Thursday, November 13, 2014
A philosophical basketball preview
Jim Christian doesn't have a set style. He's not married to any offensive or defensive philosophy that he must stringently implement regardless of his players or opponent. Given his talent this year, that's probably a good thing. If he's smart, he will just give the ball to Olivier Hanlan and get out of the way.
Hanlan is a versatile offensive player with the requisite skills, speed and build to be a great player. He will be the best player on the court in most of BC's games this year. His talent alone should carry the team to 14 wins. But it is not always that simple. Hanlan couldn't carry last year's team to 14 wins. But the reason for my optimism is that I believe Christian is smart enough to put the pieces together and maximize this group of players.
Hanlan as the offense instead of Hanlan within the offense
For all of our frustrations, Steve Donahue ran a consistently efficient offense. The scheme wasn't dependent on any one player and allowed flexibility in tempo that should have enabled BC to compete with anyone. We know it didn't. But not only did the team not win enough, there were many times where it felt like the movement and patience restricted what the players could be. Think of how many first halfs we had where Hanlan was a non-factor. He would start the offense but never see the ball again. He could drive to the basket at will, yet instead we would eat clock looking to move the ball around the perimeter. In this new era I expect Christian to allow the players more freedom. Hanlan can score if it is there. The offense will also start with him driving and creating instead of waiting. The offense won't be as statistically efficient, but the mindset and aggressiveness should help in the win-loss column.
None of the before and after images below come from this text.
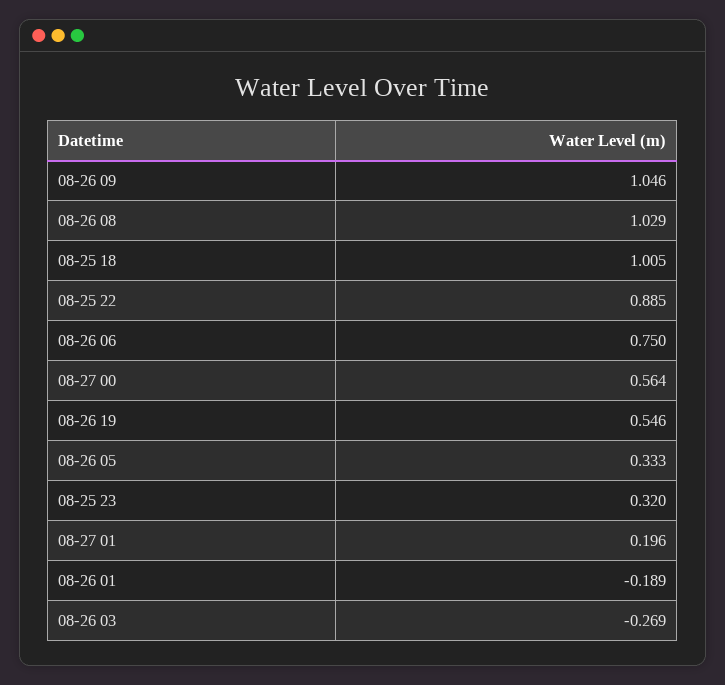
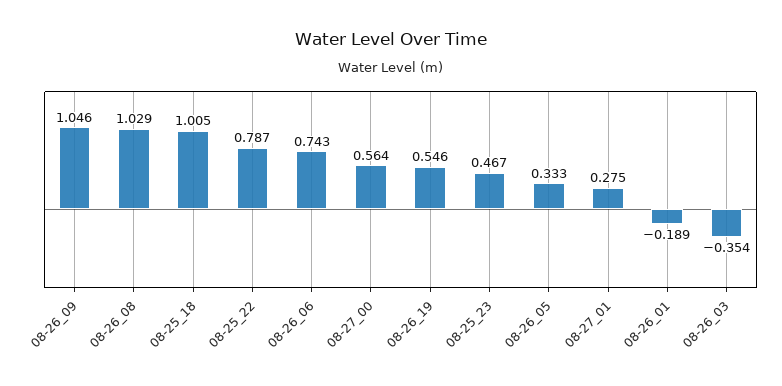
  {
    "08-26 09": 1.046,
    "08-26 08": 1.029,
    "08-25 18": 1.005,
-   "08-25 22": 0.885,
+   "08-25 22": 0.787,
-   "08-26 06": 0.75,
+   "08-26 06": 0.743,
    "08-27 00": 0.564,
    "08-26 19": 0.546,
    "08-26 05": 0.333,
-   "08-25 23": 0.32,
+   "08-25 23": 0.467,
-   "08-27 01": 0.196,
+   "08-27 01": 0.275,
    "08-26 01": -0.189,
-   "08-26 03": -0.269
+   "08-26 03": -0.354
  }

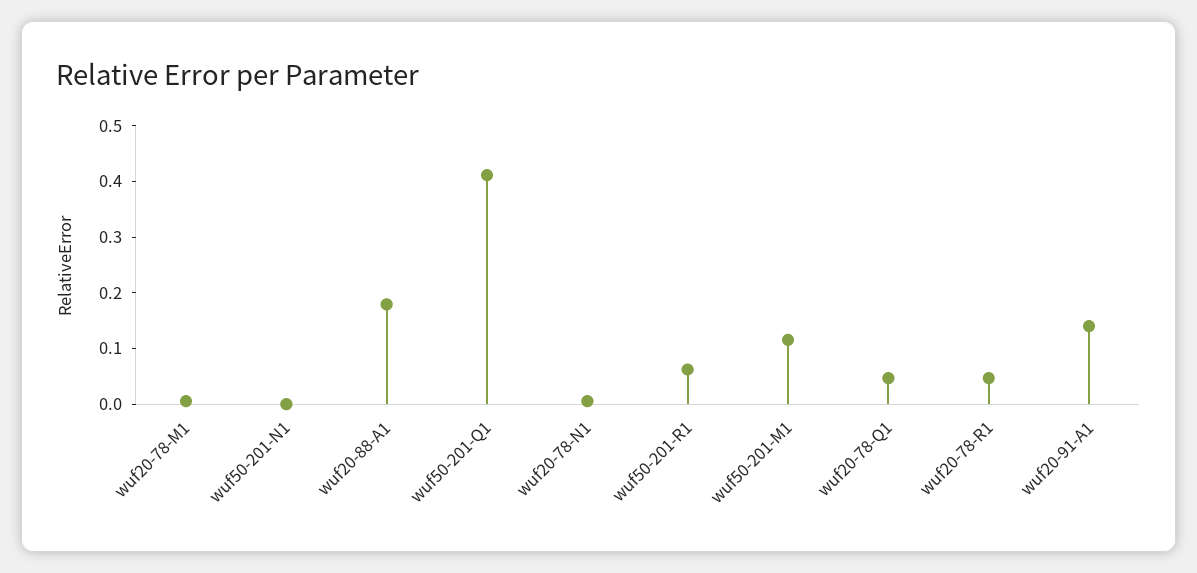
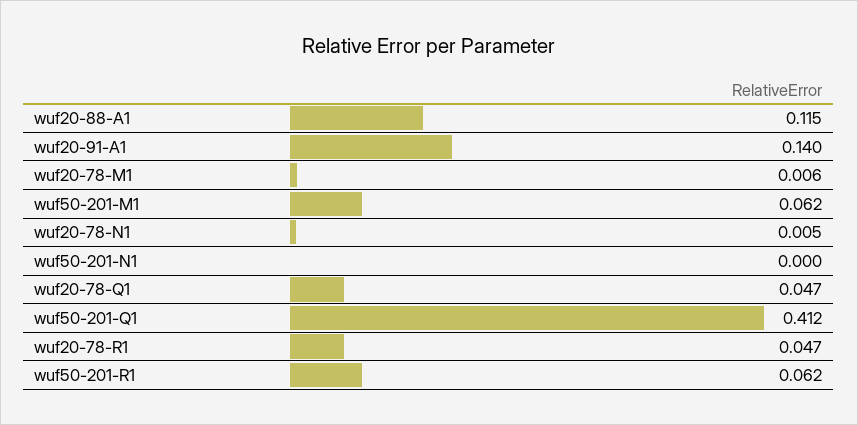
  {
    "wuf20-78-M1": 0.006,
    "wuf50-201-N1": 0,
-   "wuf20-88-A1": 0.18,
+   "wuf20-88-A1": 0.115,
    "wuf50-201-Q1": 0.412,
    "wuf20-78-N1": 0.005,
    "wuf50-201-R1": 0.062,
-   "wuf50-201-M1": 0.12,
+   "wuf50-201-M1": 0.062,
    "wuf20-78-Q1": 0.047,
    "wuf20-78-R1": 0.047,
    "wuf20-91-A1": 0.14
  }

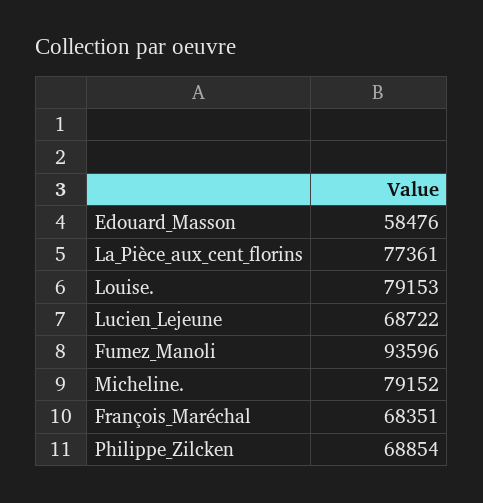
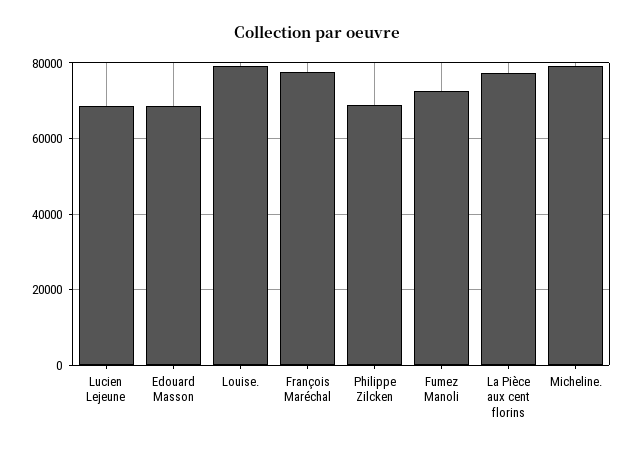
  {
-   "Edouard_Masson": 58476,
+   "Edouard_Masson": 68000,
    "La_Pièce_aux_cent_florins": 77361,
    "Louise.": 79153,
    "Lucien_Lejeune": 68722,
-   "Fumez_Manoli": 93596,
+   "Fumez_Manoli": 72000,
    "Micheline.": 79152,
-   "François_Maréchal": 68351,
+   "François_Maréchal": 78000,
    "Philippe_Zilcken": 68854
  }

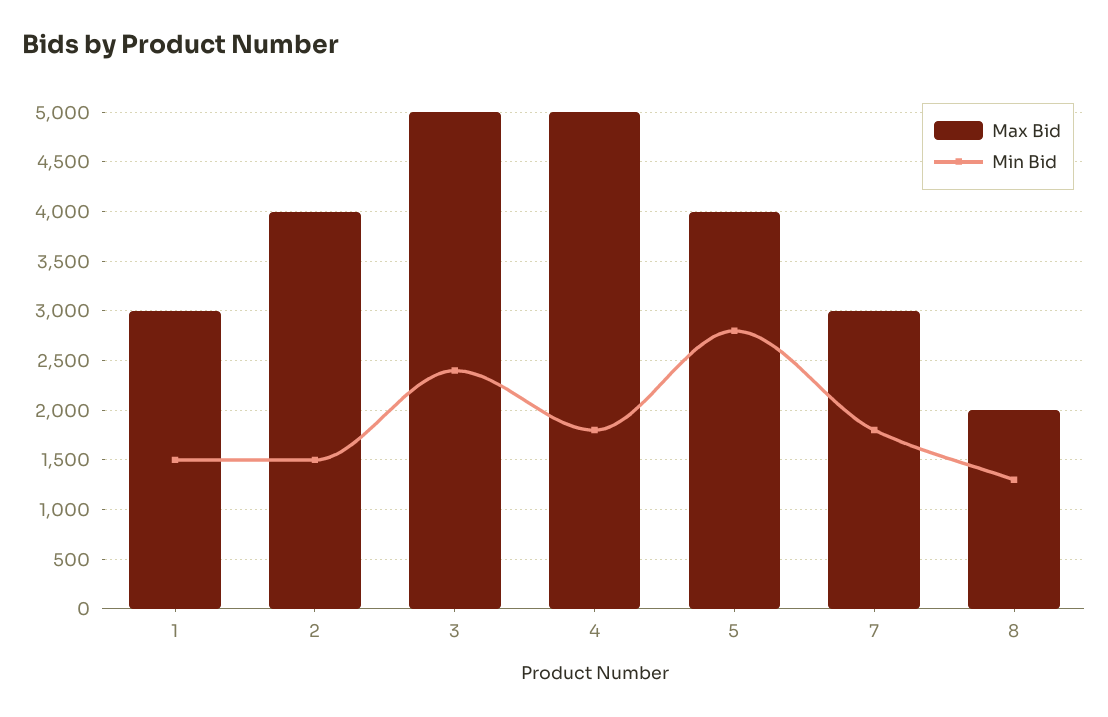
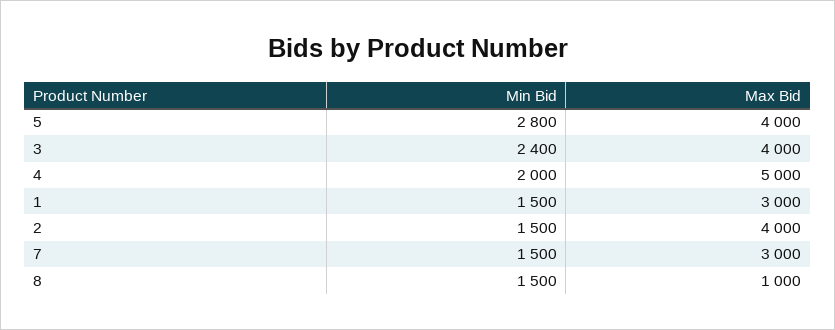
  {
    "Max Bid": {
      "1": 3000,
      "2": 4000,
-     "3": 5000,
+     "3": 4000,
      "4": 5000,
      "5": 4000,
      "7": 3000,
-     "8": 2000
+     "8": 1000
    },
    "Min Bid": {
      "1": 1500,
      "2": 1500,
      "3": 2400,
-     "4": 1800,
+     "4": 2000,
      "5": 2800,
-     "7": 1800,
+     "7": 1500,
-     "8": 1300
+     "8": 1500
    }
  }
The other guys will get their moments, but it will be as complimentary players off of pick and rolls or kick outs. And as long as they adapt and understand, they should be fine.
Defense, defense and more defense
Christian is also not some defensive whiz, but we cannot get any worse. There was very little effort or emphasis put on defense in the old regime. Now practices are defensively focused. Now guys like Owens and Brown will get minutes based off of their D. And then there is Dennis Clifford. Even if he will never be what he once was, he hasn't shrunk. Adding a legit 7-footer will impact rebounding and other teams' ability to score in the paint. Clifford wouldn't have been enough to save Donahue's job, but he will make Christian's life easier this season.
When I was underwhelmed by the Christian hire, I wrote that he feels like a place holder. He's never been anywhere that long and seems like he has limited upside. My thoughts on him haven't really changed, but I think he is the type of guy who will work in this transition year. He's not looking to build something long-term. He doesn't do long-term (he even transferred during his playing days). He's a pragmatic basketball guy who will put the pieces together and install enough basics that our team will be consistently competitive and never terrible. Is that the type of program that will win championships or inspire fans? Probably not, but he's smart enough to keep getting hired. And if he wants to be marketable after BC, then it will be about letting Hanlan, a few transfers and some flawed big men do what it takes.
On the change in attitude and defense alone, I think BC wins 14 games. If Hanlan really gets going we could be .500. If I am wrong about Christian's upside (and even Clifford's upside) then maybe we become a bubble team. Regardless, I just hope for a fun season.